A deadlock avoidance algorithm that uses a priori information about maximum resource claims to simulate allocations. Before granting a resource request, it checks if the resulting system state would be safe—meaning there exists a sequence where all agents could potentially complete. Unlike round-robin's simple time-slicing, the Banker's Algorithm requires global knowledge of agent needs and is used for resource allocation safety.

• Mechanism: Models system state with available, allocated, and maximum need matrices.
• Safety Check: Performs a simulation to find a hypothetical safe sequence.
• Application: Resource managers in operating systems and multi-agent orchestrators managing finite pools (e.g., GPU memory, API call quotas).
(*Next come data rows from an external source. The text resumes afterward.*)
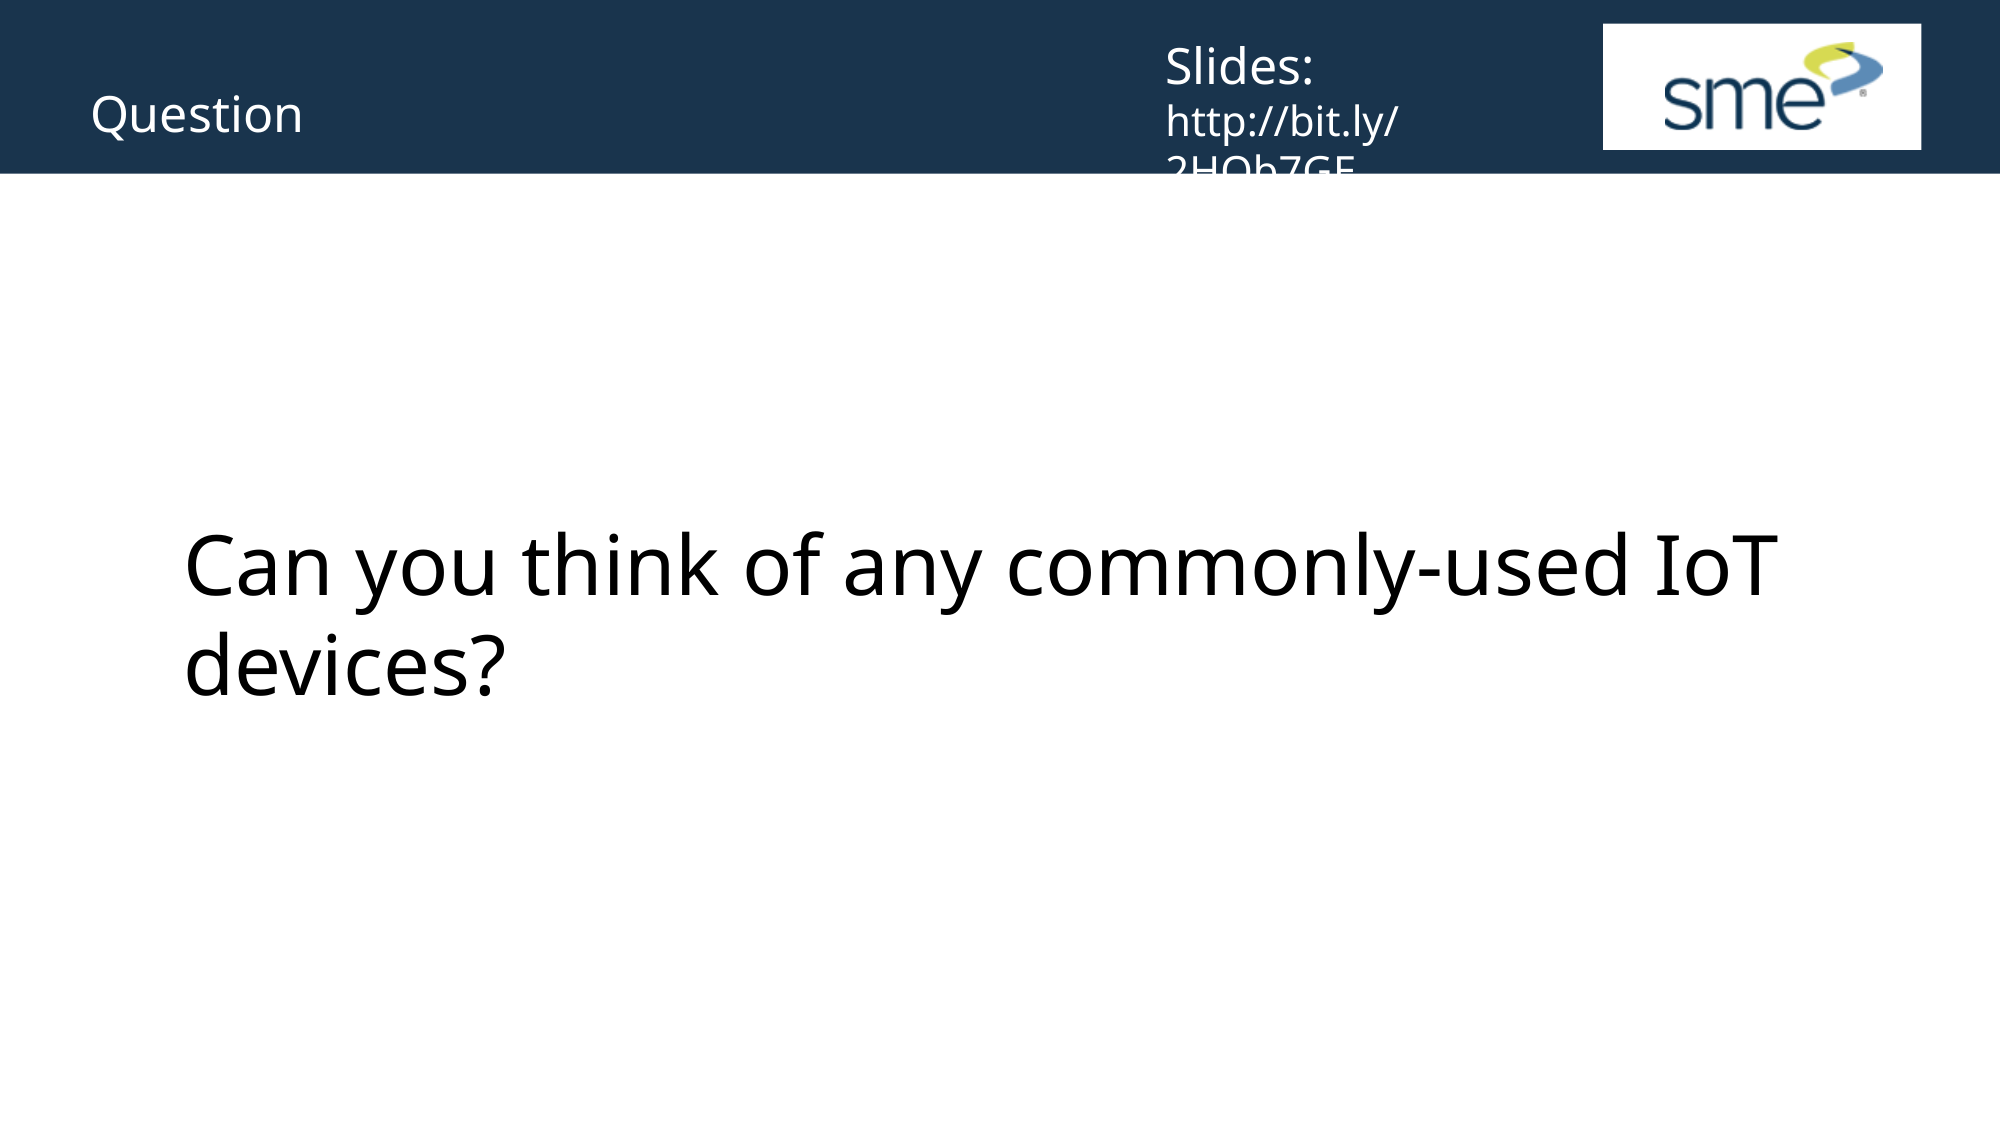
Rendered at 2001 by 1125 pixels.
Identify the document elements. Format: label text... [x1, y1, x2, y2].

text_box Slides: http://bit.ly/2HOb7GE [1150, 26, 1591, 202]
title Question [0, 0, 2000, 174]
text_box [1602, 23, 1922, 151]
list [1664, 42, 1883, 132]
text_box Can you think of any commonly-used IoT devices? [168, 504, 1832, 720]
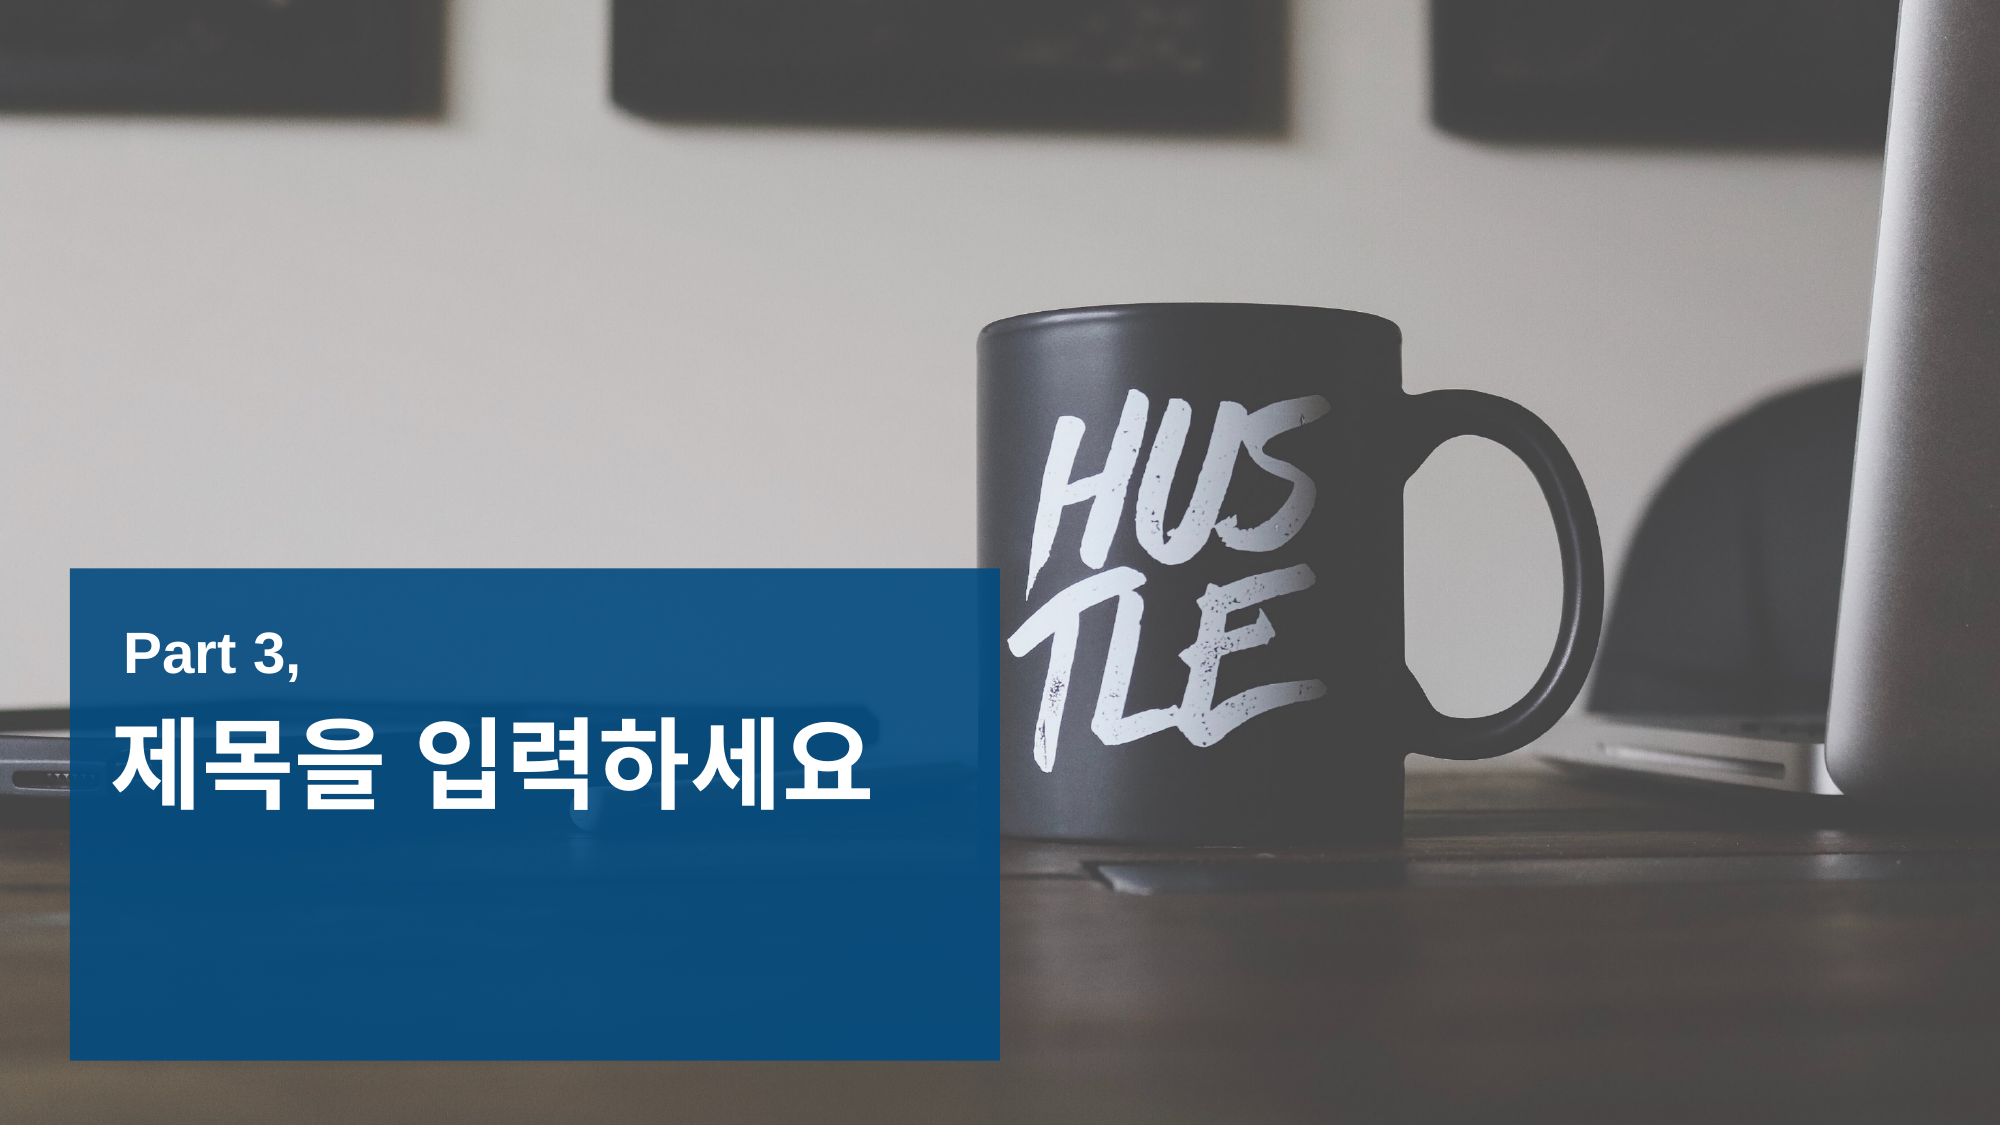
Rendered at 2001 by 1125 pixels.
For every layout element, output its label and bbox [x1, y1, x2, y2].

picture [0, 0, 2000, 1125]
text_box [69, 568, 1000, 1061]
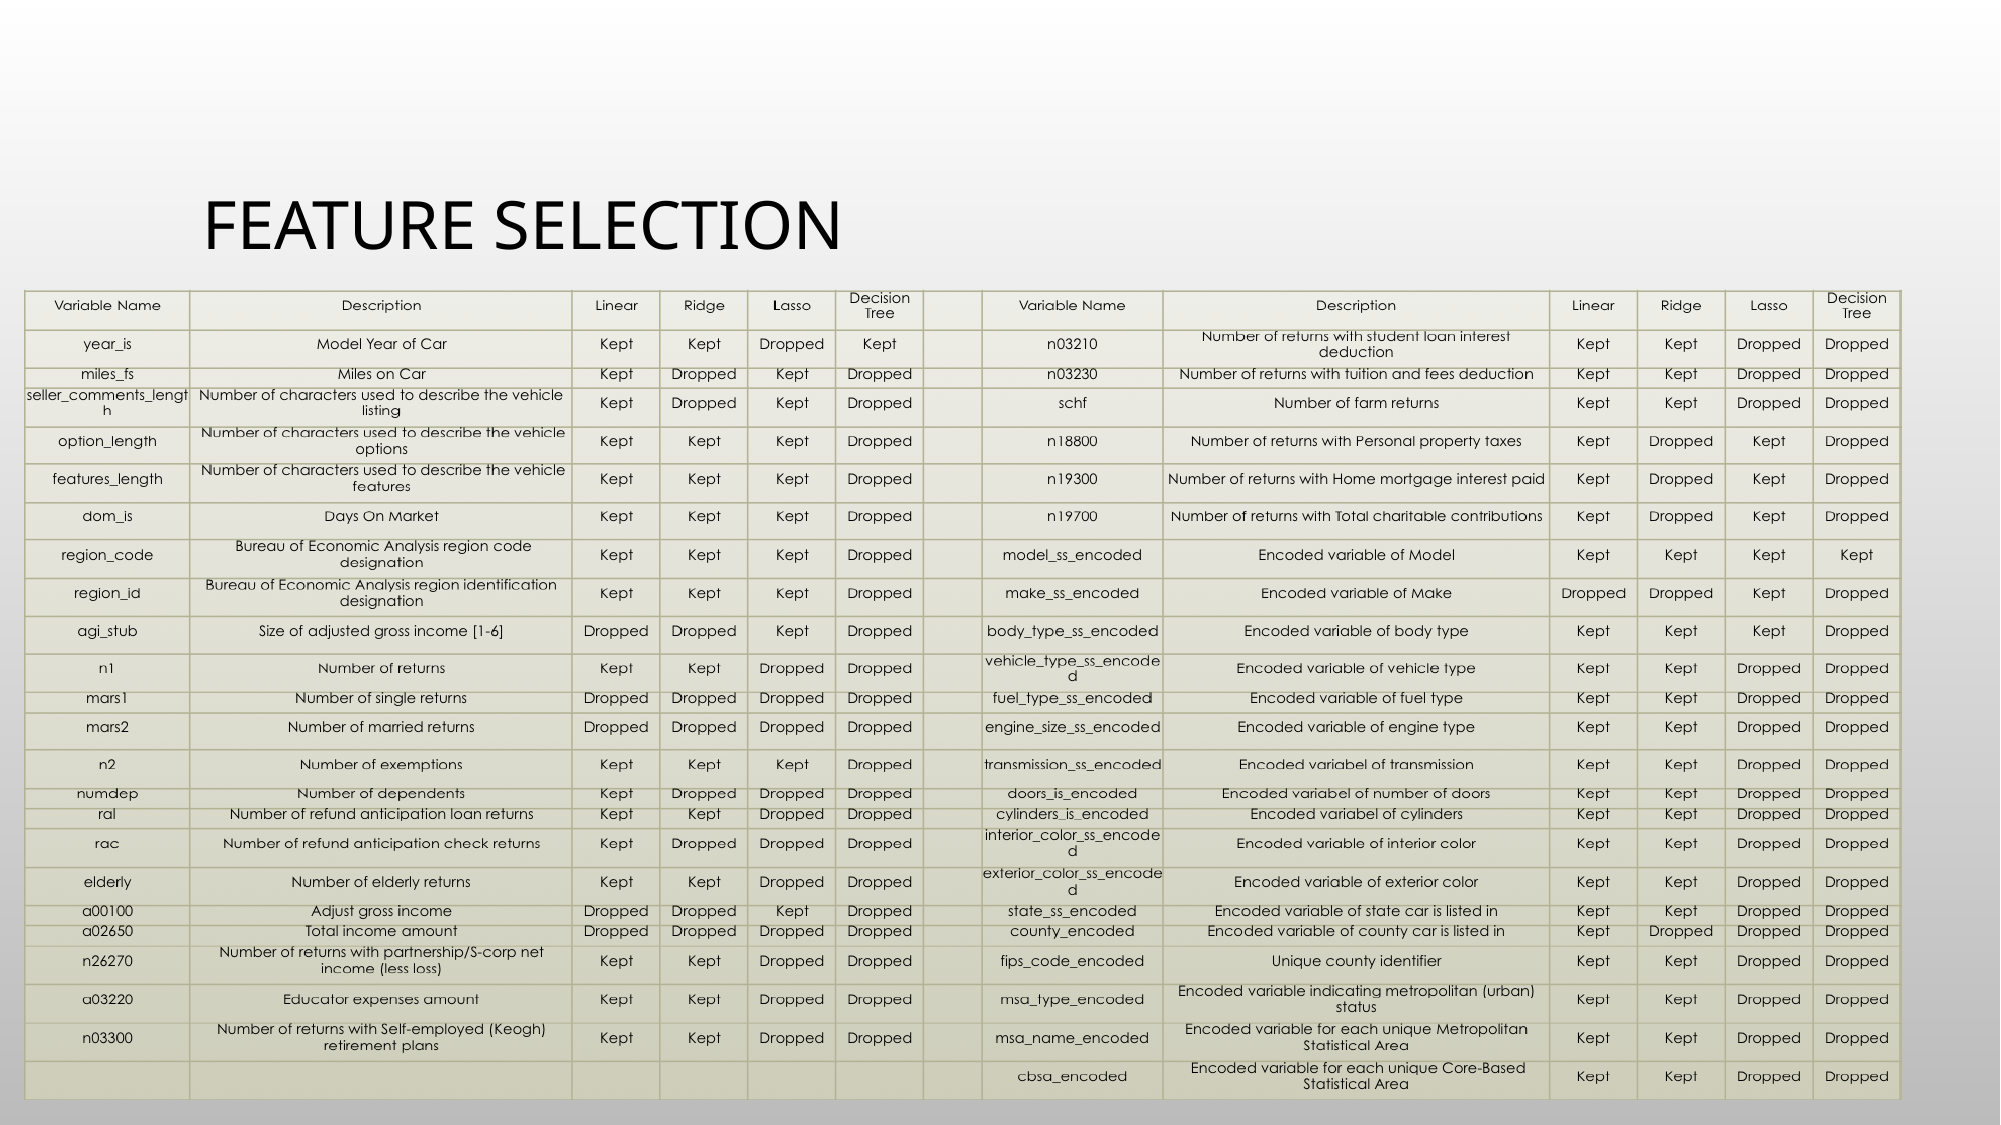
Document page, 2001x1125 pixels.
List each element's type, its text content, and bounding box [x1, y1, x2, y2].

title FEATURE SELECTION [187, 67, 1813, 279]
picture [24, 282, 1902, 1101]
A conflict resolution strategy where agents proceed with their operations without acquiring locks, assuming conflicts are rare. Conflicts are detected at commit time (e.g., via version numbers or vector clocks). If a conflict is detected, one or more transactions are rolled back and retried. This contrasts with round-robin's deterministic, preemptive sharing and is common in databases and collaborative editing.

• Phases: Read, Modify, Validate, Write/Commit.
• Advantage: High throughput in low-conflict environments.
• Disadvantage: Cost of rollback and retry under high contention.
• Agent Context: Useful for agents operating on shared state where writes are infrequent relative to reads.

A synchronization primitive used to control access to a common resource by multiple concurrent agents. It maintains a counter representing the number of available permits. Agents must wait (acquire) a permit before accessing the critical section and signal (release) it after. While a binary semaphore (mutex) allows only one agent, a counting semaphore can allow a fixed number, enabling more complex coordination than simple round-robin time-sharing.

• Operations: wait() (P) decrements the counter; signal() (V) increments it.
• Blocking: If no permit is available, wait() blocks the agent.
• Use Case: Limiting concurrent access to a pool of resources (e.g., database connections, external API calls).